How to Successfully Navigate an Integrated Omics Campaign
Emerging Technology to Realize the Promise of Integrated Omics
Mass spectrometry has provided the technological foundation on which experimental omics has been based. A range of mass spec (MS) technologies and techniques have enabled high-throughput omics analysis at the level of the individual cell, multicellular tissue constructs, and tissues. By integrating the different types of omics data (proteomic, metabolomic, glycomic and genomic) gathered and the multiple layers of information needed to study complex systems, it is possible to pursue a multi-omics approach and – ultimately – acquire a precise picture of living organisms.
MS Analysis and Data Interpretation Yield Unprecedented Information
There is much to be learned from measuring the relative abundance of all kinds of biological molecules.
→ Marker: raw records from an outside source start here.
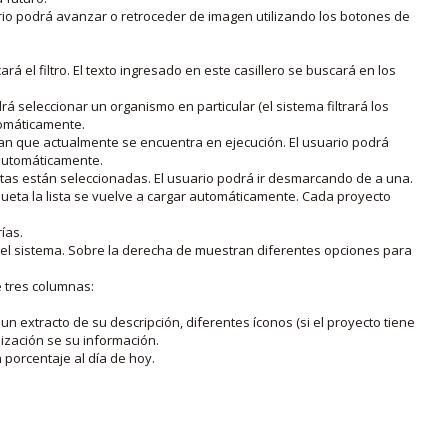
rio podrá avanzar o retroceder de imagen utilizando los botones de
rá el filtro. El texto ingresado en este casillero se buscará en los
drá seleccionar un organismo en particular (el sistema filtrará los
utomáticamente.
lan que actualmente se encuentra en ejecución. El usuario podrá
o automáticamente.
uetas están seleccionadas. El usuario podrá ir desmarcando de a una.
iqueta la lista se vuelve a cargar automáticamente. Cada proyecto
ías.
en el sistema. Sobre la derecha de muestran diferentes opciones para
e tres columnas:
n extracto de su descripción, diferentes íconos (si el proyecto tiene
lización se su información.
porcentaje al día de hoy.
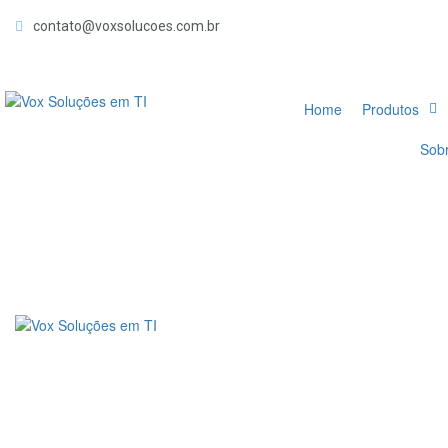
contato@voxsolucoes.com.br
Home
Produtos
Sob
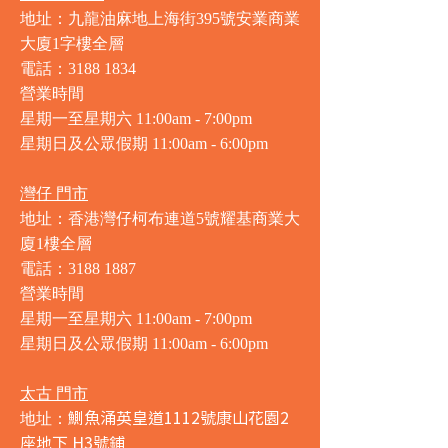
地址：九龍油麻地上海街395號安業商業
大廈1字樓全層
電話：3188 1834
營業時間
星期一至星期六 11:00am - 7:00pm
星期日及公眾假期 11:00am - 6:00pm
灣仔 門市
地址：香港灣仔柯布連道5號耀基商業大
廈1樓全層
電話：3188 1887
營業時間
星期一至星期六 11:00am - 7:00pm
星期日及公眾假期 11:00am - 6:00pm
太古 門市
鰂魚涌英皇道1112號康山花園2
地址：
座地下 H3號鋪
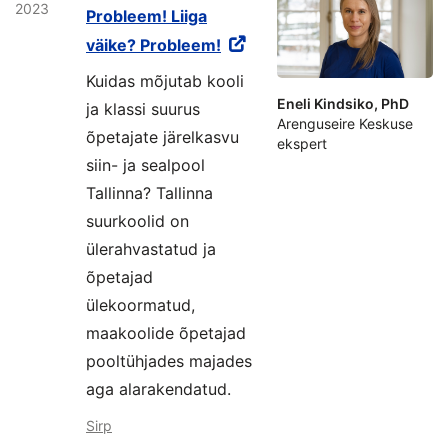
2023
Probleem! Liiga
väike? Probleem!
Kuidas mõjutab kooli
Eneli Kindsiko, PhD
ja klassi suurus
Arenguseire Keskuse
õpetajate järelkasvu
ekspert
siin- ja sealpool
Tallinna? Tallinna
suurkoolid on
ülerahvastatud ja
õpetajad
ülekoormatud,
maakoolide õpetajad
pooltühjades majades
aga alarakendatud.
Sirp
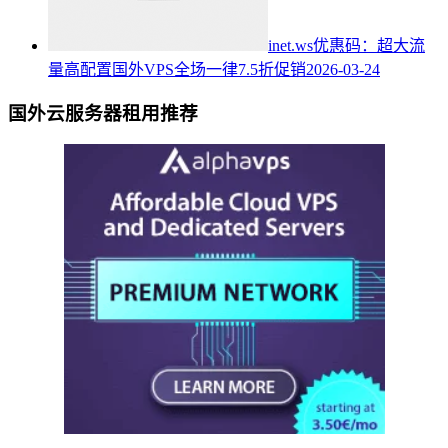
inet.ws优惠码：超大流
量高配置国外VPS全场一律7.5折促销
2026-03-24
国外云服务器租用推荐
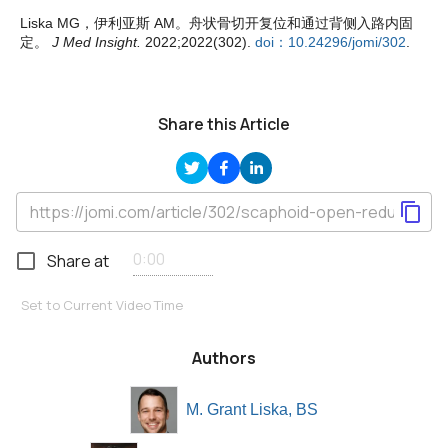
Liska MG，伊利亚斯 AM。舟状骨切开复位和通过背侧入路内固
定。
J Med Insight.
2022;2022(302).
doi：10.24296/jomi/302
.
Share this Article
Share at
Set to Current Video Time
Authors
M. Grant Liska, BS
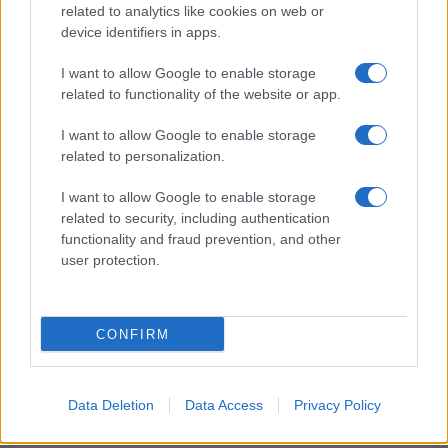
related to analytics like cookies on web or
device identifiers in apps.
NECROLOGIE
I want to allow Google to enable storage
related to functionality of the website or app.
Mario Malu
I want to allow Google to enable storage
related to personalization.
I want to allow Google to enable storage
Paolo Pinna
related to security, including authentication
functionality and fraud prevention, and other
user protection.
Martina Agostina Diturco
CONFIRM
I nostri cari
Data Deletion
Data Access
Privacy Policy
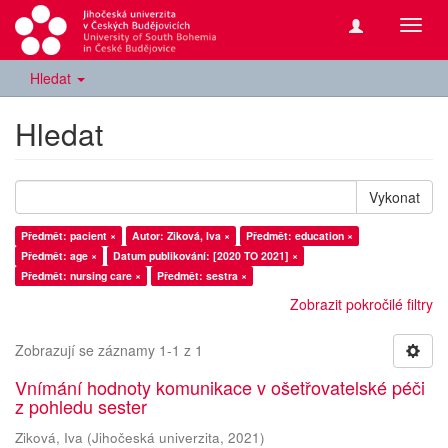
Přepn
navig
Hledat
Hledat
Vykonat
Předmět: pacient ×
Autor: Ziková, Iva ×
Předmět: education ×
Předmět: age ×
Datum publikování: [2020 TO 2021] ×
Předmět: nursing care ×
Předmět: sestra ×
Zobrazit pokročilé filtry
Zobrazují se záznamy 1-1 z 1
Vnímání hodnoty komunikace v ošetřovatelské péči
z pohledu sester
Ziková, Iva
(
Jihočeská univerzita
,
2021
)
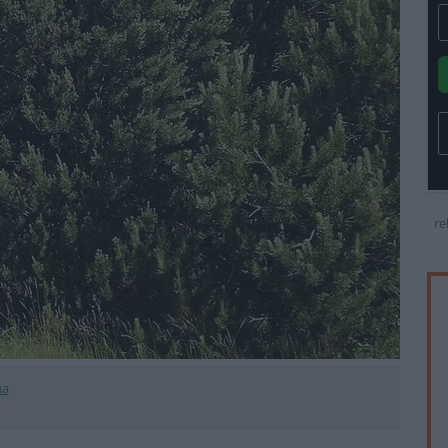
re
na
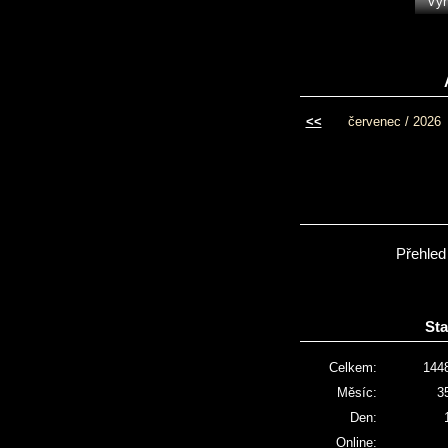
<<
červenec / 2026
Přehled
Sta
Celkem:
144
Měsíc:
3
Den:
Online:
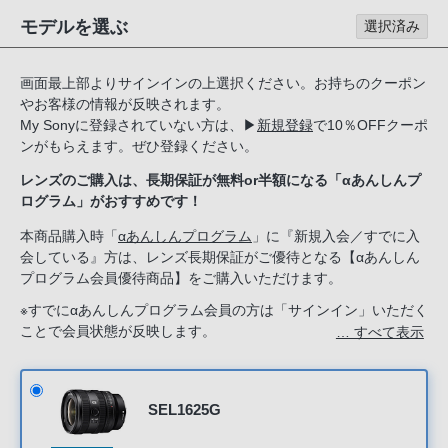
る
モデルを選ぶ
選択済み
お
客
画面最上部よりサインインの上選択ください。お持ちのクーポン
様
やお客様の情報が反映されます。
は、
My Sonyに登録されていない方は、
▶
新規登録
で10％OFFクーポ
お
ンがもらえます。ぜひ登録ください。
手
レンズのご購入は、長期保証が無料or半額になる「αあんしんプ
数
ログラム」がおすすめです！
で
す
本商品購入時「
αあんしんプログラム
」に『新規入会／すでに入
会している』方は、レンズ長期保証がご優待となる【αあんしん
が
プログラム会員優待商品】をご購入いただけます。
ソ
ニ
※すでにαあんしんプログラム会員の方は「サインイン」いただく
ことで会員状態が反映します。
… すべて表示
ー
新規入会希望の方は「ソニーストアのサービス」で『新規入会す
ス
る』を選択してください。
ト
ア
SEL1625G
お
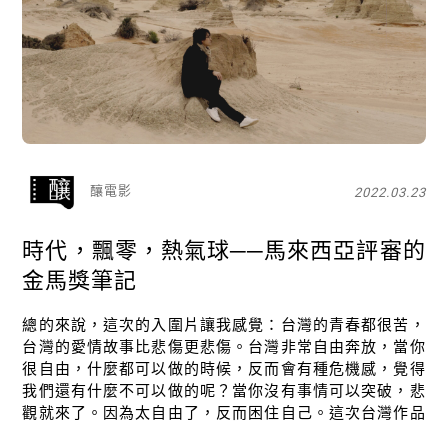
釀電影
2022.03.23
時代，飄零，熱氣球──馬來西亞評審的
金馬獎筆記
總的來說，這次的入圍片讓我感覺：台灣的青春都很苦，
台灣的愛情故事比悲傷更悲傷。台灣非常自由奔放，當你
很自由，什麼都可以做的時候，反而會有種危機感，覺得
我們還有什麼不可以做的呢？當你沒有事情可以突破，悲
觀就來了。因為太自由了，反而困住自己。這次台灣作品
從青年男女到夫妻中年危機，把城市人的焦慮做得很好。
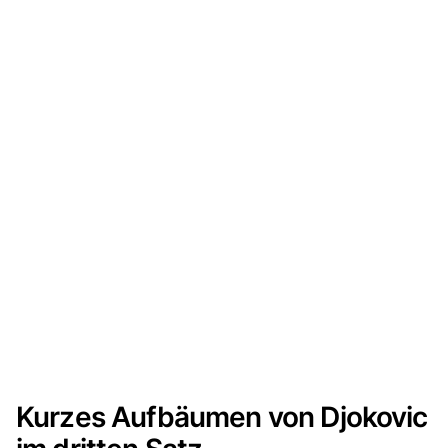
Kurzes Aufbäumen von Djokovic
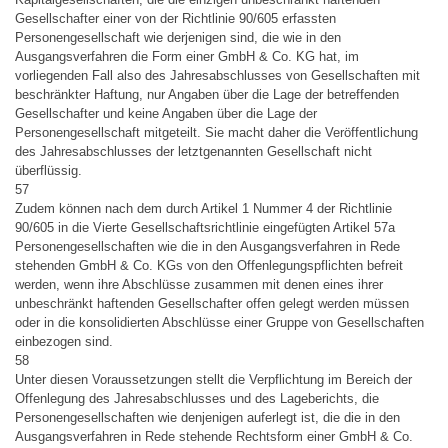
Gesellschafter einer von der Richtlinie 90/605 erfassten
Personengesellschaft wie derjenigen sind, die wie in den
Ausgangsverfahren die Form einer GmbH & Co. KG hat, im
vorliegenden Fall also des Jahresabschlusses von Gesellschaften mit
beschränkter Haftung, nur Angaben über die Lage der betreffenden
Gesellschafter und keine Angaben über die Lage der
Personengesellschaft mitgeteilt. Sie macht daher die Veröffentlichung
des Jahresabschlusses der letztgenannten Gesellschaft nicht
überflüssig.
57
Zudem können nach dem durch Artikel 1 Nummer 4 der Richtlinie
90/605 in die Vierte Gesellschaftsrichtlinie eingefügten Artikel 57a
Personengesellschaften wie die in den Ausgangsverfahren in Rede
stehenden GmbH & Co. KGs von den Offenlegungspflichten befreit
werden, wenn ihre Abschlüsse zusammen mit denen eines ihrer
unbeschränkt haftenden Gesellschafter offen gelegt werden müssen
oder in die konsolidierten Abschlüsse einer Gruppe von Gesellschaften
einbezogen sind.
58
Unter diesen Voraussetzungen stellt die Verpflichtung im Bereich der
Offenlegung des Jahresabschlusses und des Lageberichts, die
Personengesellschaften wie denjenigen auferlegt ist, die die in den
Ausgangsverfahren in Rede stehende Rechtsform einer GmbH & Co.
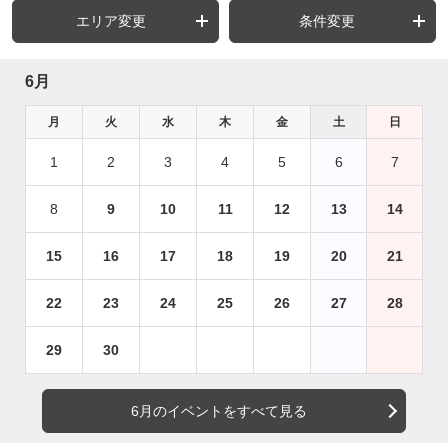
エリア変更
条件変更
6月
月
火
水
木
金
土
日
1
2
3
4
5
6
7
8
9
10
11
12
13
14
15
16
17
18
19
20
21
22
23
24
25
26
27
28
29
30
6月のイベントをすべて見る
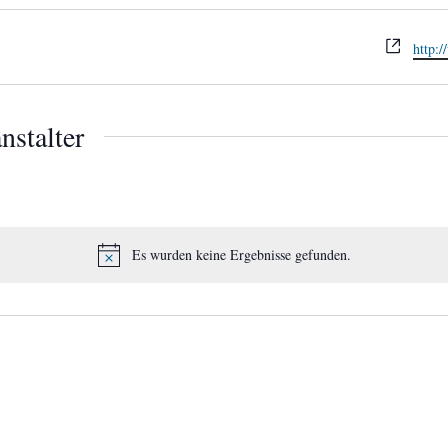
Webse
http:
nstalter
Es wurden keine Ergebnisse gefunden.
Hinweis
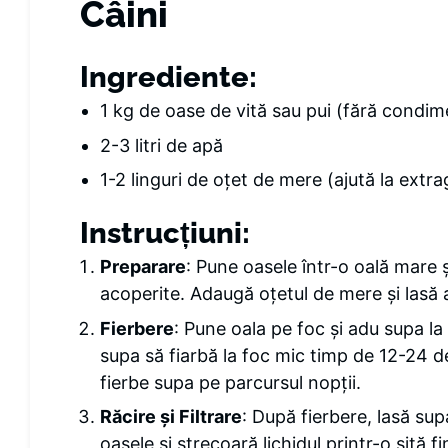
Câini
Ingrediente:
1 kg de oase de vită sau pui (fără condim
2-3 litri de apă
1-2 linguri de oțet de mere (ajută la extr
Instrucțiuni:
Preparare
: Pune oasele într-o oală mare
acoperite. Adaugă oțetul de mere și lasă
Fierbere
: Pune oala pe foc și adu supa la
supa să fiarbă la foc mic timp de 12-24 de
fierbe supa pe parcursul nopții.
Răcire și Filtrare
: După fierbere, lasă su
oasele și strecoară lichidul printr-o sită fi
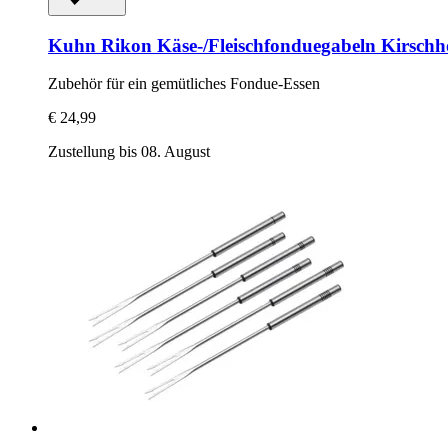
Kuhn Rikon
Käse-​/Fleischfonduegabeln Kirsch
Zubehör für ein gemütliches Fondue-​Essen
€ 24,99
Zustellung bis 08. August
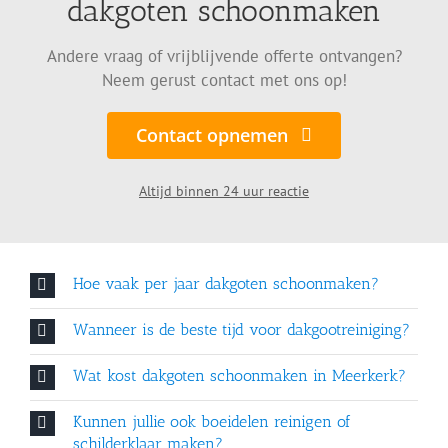
dakgoten schoonmaken
Andere vraag of vrijblijvende offerte ontvangen?
Neem gerust contact met ons op!
Contact opnemen
Altijd binnen 24 uur reactie
Hoe vaak per jaar dakgoten schoonmaken?
Wanneer is de beste tijd voor dakgootreiniging?
Wat kost dakgoten schoonmaken in Meerkerk?
Kunnen jullie ook boeidelen reinigen of
schilderklaar maken?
Researchers are hard at work applying that knowledge to the identification of new biomarkers, studying, seeking to understand or aiming to advance to predict:
- Metabolic and regulatory mechanisms
- Disease progression and cancer metastasis
- Diagnostics and personalized medicine
- Drug response & toxicity
- Individualized therapeutic regimens.
All of these popular applications have (at least) one thing in common: they all rely on integrated omics analysis.
Different Approaches – the “Omics du Jour”
Different MS approaches offer unique advantages for various types of omics analyses, and the instrument systems you choose will depend on several variables, including the characteristics of the samples you are analyzing molecules you are measuring (the “omics du jour”), the degree of mass spec resolution and sensitivity you require, what dynamic range the instrument must be capable of, and the data collection and management and computational capabilities of the associated software.
Managing and Interpreting the Explosive Growth of Big Data
The ultra-high resolving power of today’s advanced mass spec systems combined with the quantitative outputs yield vast amounts of highly complex data. This data has the potential to provide unprecedented views into the inner workings of cells and the physiology of whole organisms, but the overwhelming amount of information presents a great challenge. The main hurdle lies in extracting useful, biologically relevant meaning from large, multiple omics datasets.
Today’s Omics – Computational Power Matters.
Advances in statistical methodologies and computational tools are making it possible to work with large, individual omics datasets and find the “needles in the haystack”—the high-value biomarkers that are typically present in very small numbers and are often hidden in a sea of other more-abundant biological compounds.
The new, even greater challenge in this emerging era of integrated omics campaigns is to develop computational methods for analyzing and integrating multi-omics datasets. As researchers rise to meet this challenge, the information generated will add to our knowledge base on fundamental biological processes and how organisms develop and function. Through integrated omics we will be able to advance our understanding of whole systems and living organisms.
What has been your experience using a multi-omics approach to your research?